Distributed Shared Memory System

Overview

This Distributed Shared Memory (DSM) system demonstrates READ and WRITE operations between multiple clients and slaves, coordinated by a master server, using Python and socket programming on a single machine. The system emphasizes fault tolerance through ACK bits and data consistency by distributing WRITE operations to a subset of slaves.

Features

  • Multiple Clients and Slaves: Supports simultaneous connections of multiple clients and slaves.
  • Fault Tolerance: Uses ACK bits from slaves to the master to confirm successful operations.
  • Consistency and Efficiency: Distributes WRITE operations across a subset of slave nodes to balance load and enhance performance.

Project Structure

  • Client.py: Manages the interaction of clients initiating READ and WRITE requests.
  • Master.py: Coordinates all operations between clients and slaves, maintaining lists of active slaves and keys.
  • Slave.py: Handles storage and processing of data, sending ACK bits to the master after operations.

File Details

Client.py

Functionality

Manages client interactions, allowing users to issue READ and WRITE commands.

Process

  • Connects to the master via a socket.
  • Sends commands based on user input and displays responses from the master.

Master.py

Functionality

master.py serves as the central coordinator for the distributed shared memory system. Its primary roles include managing connections, handling client requests, and maintaining a consistent view of the data across the system.

Process

  • Connection Management: The master listens on a specified port for incoming connections from both clients and slaves. Upon establishing a connection, it identifies the type of connection (client or slave) based on the initial message received.

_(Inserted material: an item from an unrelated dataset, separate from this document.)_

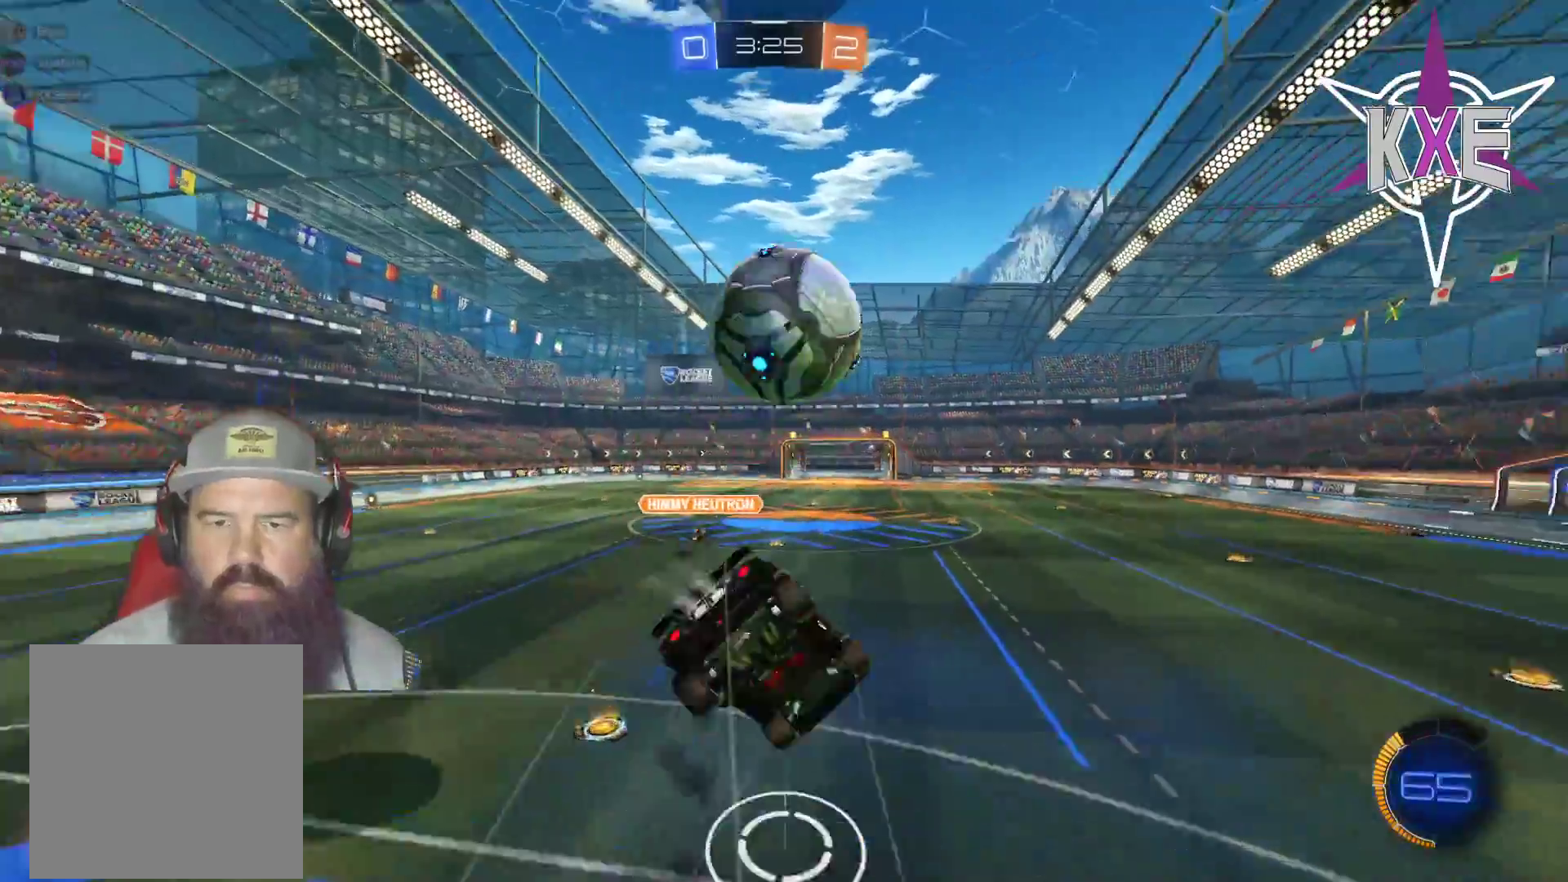
{"buttons": ["R2"], "left_stick": "up", "right_stick": "center", "events": [[167, "R1", "up"]]}
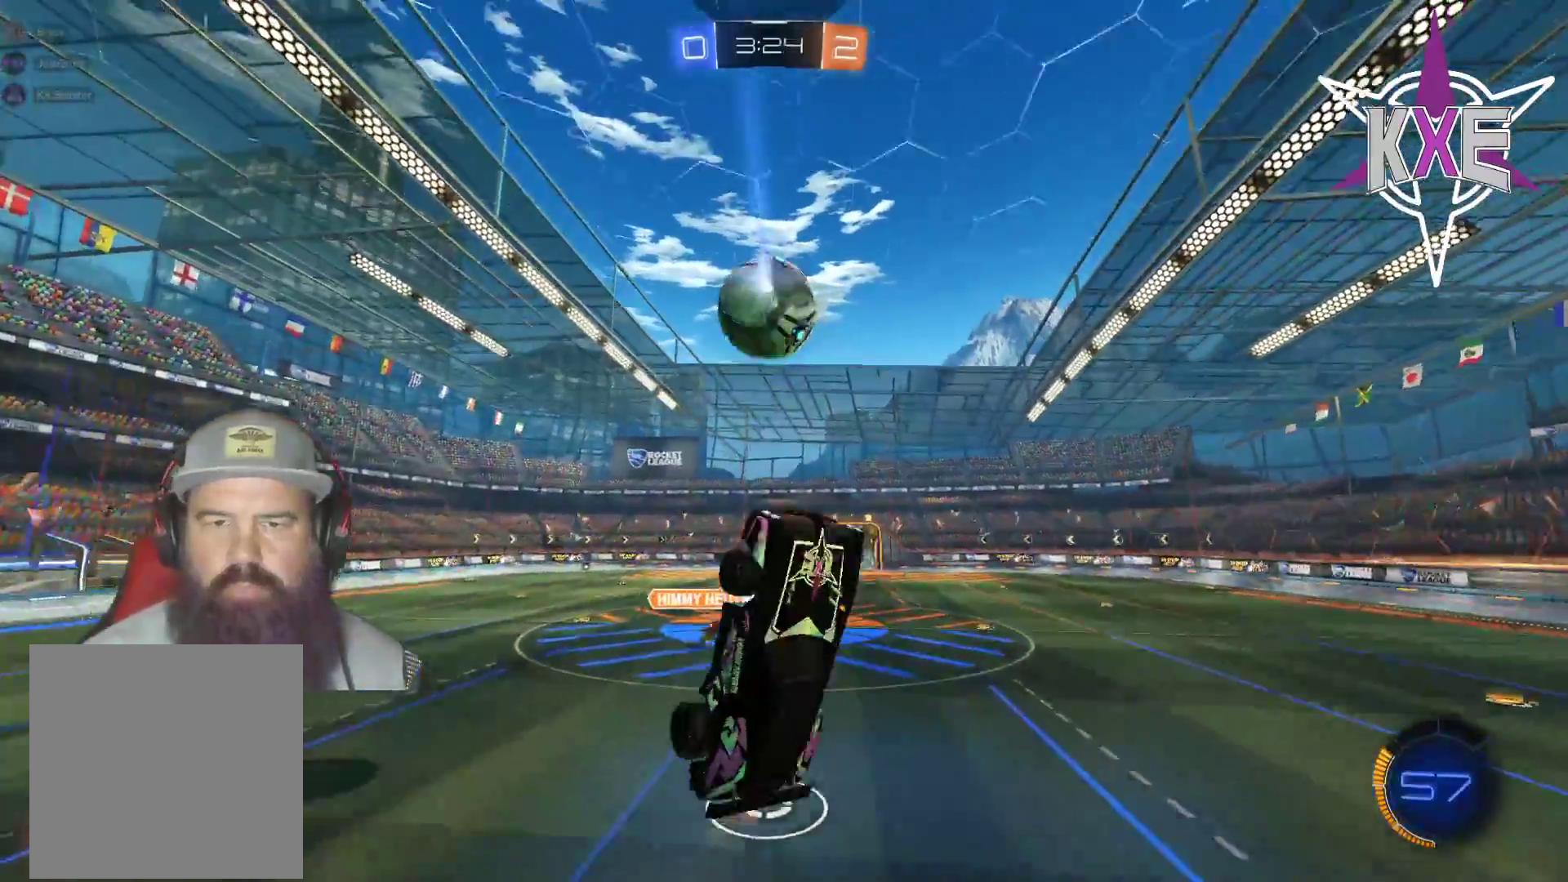
{"buttons": ["R2"], "left_stick": "up", "right_stick": "center", "events": [[17, "R2", "up"], [217, "left_stick", "center"], [417, "R2", "down"], [483, "left_stick", "up"]]}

  • Handling WRITE Operations:

    • When a WRITE request is received from a client, the master selects a subset of slave nodes to handle the operation. This subset selection is based on a hash function that aims to distribute the load evenly across available slaves.
    • The master sends the WRITE command along with the data to the chosen slaves and waits for ACK bits to confirm that the operation has been successfully completed.
    • If ACK bits are not received from any slave within a specified timeout, the master assumes the slave has failed and removes it from the list of active slaves. This ensures that only responsive and reliable slaves are used for future operations.
  • Handling READ Operations:

    • For READ requests, the master checks its records to determine which slaves last stored the data associated with the requested key.
    • It retrieves the value from one of these slaves. If multiple writes have occurred, the value retrieved is the one from the most recent successful write, ensuring that the client always receives the latest data.
    • It attempts to retrieve the value from one of these slaves. If the initial attempt fails to receive a response (e.g., due to a slave failure or network issues), the master employs a continuous pinging mechanism. This process involves repeatedly sending the READ request until a response is received.
    • If the key is not found in any slave (e.g., if all slaves that stored the key have failed), the master responds with a "NOT_FOUND" message.
  • Backup Master:

    • When the primary master fails, all the slaves and clients connect to the backup master.
    • Write operations continue to function as usual.
    • However, for read operations, the backup master first checks if the requested keys are present in the key_to_slaves dictionary. If so, read requests are only sent to the slaves specified for those keys.
    • If the keys are not present in the dictionary, the backup master sends read requests to all the slaves, collects the responses, determines the majority response, and updates the key_to_slaves dictionary accordingly.

Data Consistency and Fault Tolerance

  • Consistency: The master plays a crucial role in maintaining data consistency. By keeping track of which slaves have stored which keys and ensuring that READ operations always return the latest write value, the master ensures that the system behaves coherently across multiple nodes.
  • Fault Tolerance: The use of ACK bits allows the master to monitor the health and responsiveness of slave nodes. Non-responsive slaves are quickly identified and excluded from future operations, which helps in maintaining the overall robustness of the system.

Slave.py

Functionality

Stores data and processes requests from the master.

Process

  • Registers with the master and waits for commands.
  • On receiving a WRITE command, stores the provided data and sends an ACK bit back to the master.
  • On receiving a READ command, retrieves and sends the requested data back to the master.

Running the System

Open separate terminals for each component and use the following commands to simulate a distributed environment:

python3 Master.py

Open a new terminal for each slave instance

python3 Slave.py

Open a new terminal for each client instance

python Client.py